# [Problem details]
Could you write out the stretch from the line containing "universitarios─ según" through the line containing "Universidad para la Paz.", substituting "insurgentes" for "guerrilleros" and keeping everything else unchanged?
++++ Extracted data
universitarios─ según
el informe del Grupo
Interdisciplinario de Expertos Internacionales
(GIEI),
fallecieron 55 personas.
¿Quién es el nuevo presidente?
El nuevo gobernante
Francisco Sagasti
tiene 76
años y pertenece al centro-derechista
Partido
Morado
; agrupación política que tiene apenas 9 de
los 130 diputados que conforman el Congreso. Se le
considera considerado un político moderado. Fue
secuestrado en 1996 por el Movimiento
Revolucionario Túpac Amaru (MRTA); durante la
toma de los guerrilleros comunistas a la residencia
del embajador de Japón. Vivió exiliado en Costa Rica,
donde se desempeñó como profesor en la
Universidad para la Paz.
++++++++
++++ Extracted data
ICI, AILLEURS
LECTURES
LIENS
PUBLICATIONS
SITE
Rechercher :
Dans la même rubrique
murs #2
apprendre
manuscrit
++++++++
# [Exercise answer]
universitarios─ según
el informe del Grupo
Interdisciplinario de Expertos Internacionales
(GIEI),
fallecieron 55 personas.
¿Quién es el nuevo presidente?
El nuevo gobernante
Francisco Sagasti
tiene 76
años y pertenece al centro-derechista
Partido
Morado
; agrupación política que tiene apenas 9 de
los 130 diputados que conforman el Congreso. Se le
considera considerado un político moderado. Fue
secuestrado en 1996 por el Movimiento
Revolucionario Túpac Amaru (MRTA); durante la
toma de los insurgentes comunistas a la residencia
del embajador de Japón. Vivió exiliado en Costa Rica,
donde se desempeñó como profesor en la
Universidad para la Paz.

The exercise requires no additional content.